** What you will do **
Summarize the forum thread on high-temperature deposits in engine oil in three sentences.

** Supplied text **
────────────────
# High-Temp Deposits in Engine Oil



## chevrasaki (May 1, 2015)

What type of oil does the GM dealer use? I'm assuming it's a semi-synthetic blend from AC delco, but I don't know for sure.


----------



## obermd (Mar 3, 2012)

chevrasaki said:


> What type of oil does the GM dealer use? I'm assuming it's a semi-synthetic blend from AC delco, but I don't know for sure.


Yes. You have to pay extra for Mobile 1.


----------



## Kalpazan (Dec 17, 2015)

What about this one ? Any data about it ?


----------



## XtremeRevolution (Jan 19, 2012)

Few companies actually report their performance numbers on TOEST 33C/ASTM D6335. I was unable to find those results on the Dexos2 oil. That being said, of the results I have seen so far, most Group 2/3/4 oils will perform within a reasonable variance of each other and come in at the low to high 20mg range, with outliers being in the high teens. 

The only oils I've seen so far that have exceptionally low deposit numbers were ester based, such as Motul 300V. If anyone comes across test results for other oils, feel free to post them here.


----------



## ChevyGuy (Dec 13, 2014)

XtremeRevolution said:


> Feel free to dig up the TEOST 33C results for your favorite oil (it's a required test to pass API SN certification),


Any tips on how to do that? I tried to Google for Pennzoil (it seemed to be the best of the easily obtainable), but came up blank.


----------



## XtremeRevolution (Jan 19, 2012)

ChevyGuy said:


> Any tips on how to do that? I tried to Google for Pennzoil (it seemed to be the best of the easily obtainable), but came up blank.
────────────────
** Data section **
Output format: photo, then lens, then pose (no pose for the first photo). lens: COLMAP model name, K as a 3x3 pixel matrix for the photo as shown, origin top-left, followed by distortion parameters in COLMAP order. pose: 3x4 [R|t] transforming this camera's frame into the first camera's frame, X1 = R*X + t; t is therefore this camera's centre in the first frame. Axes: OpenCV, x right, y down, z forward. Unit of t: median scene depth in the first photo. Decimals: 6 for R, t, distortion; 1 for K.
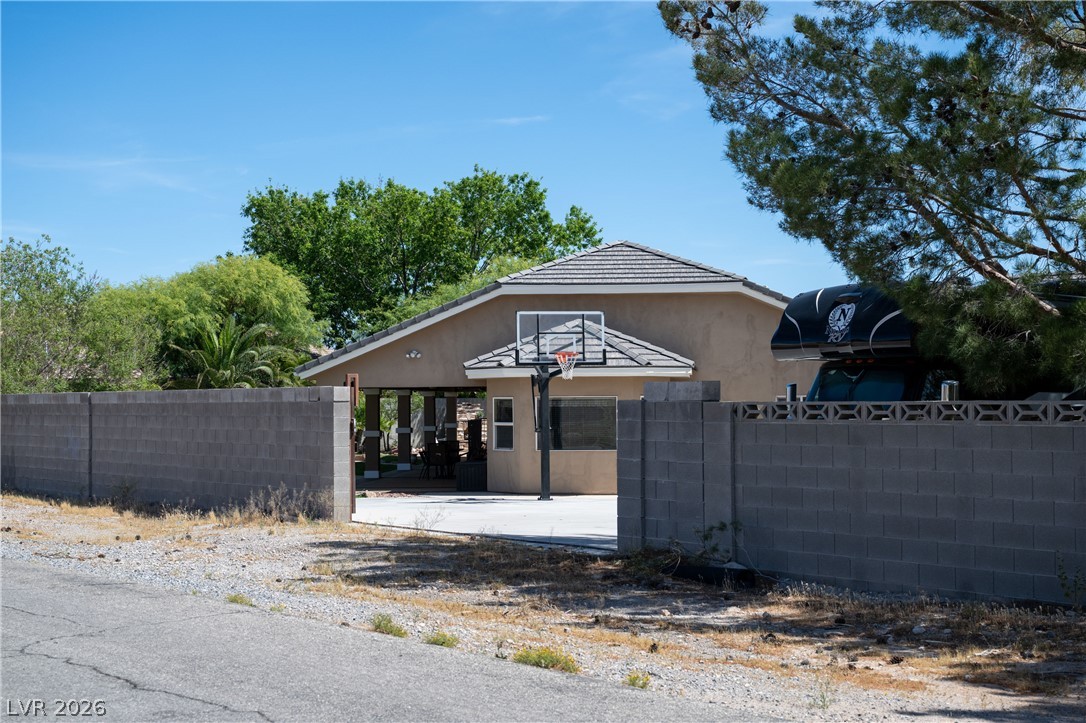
────────────────
** Task output **
One participant asks which oil GM dealers use and is told it is indeed a semi-synthetic AC Delco blend, with Mobile 1 costing extra. Another explains that few companies report deposit results on the ASTM D6335 test and that none could be found for the Dexos2 oil. Most Group 2/3/4 oils seen so far score in the low to high 20 mg range, only ester-based oils such as Motul 300V show exceptionally low deposits, and a member reports finding nothing when searching for Pennzoil's results.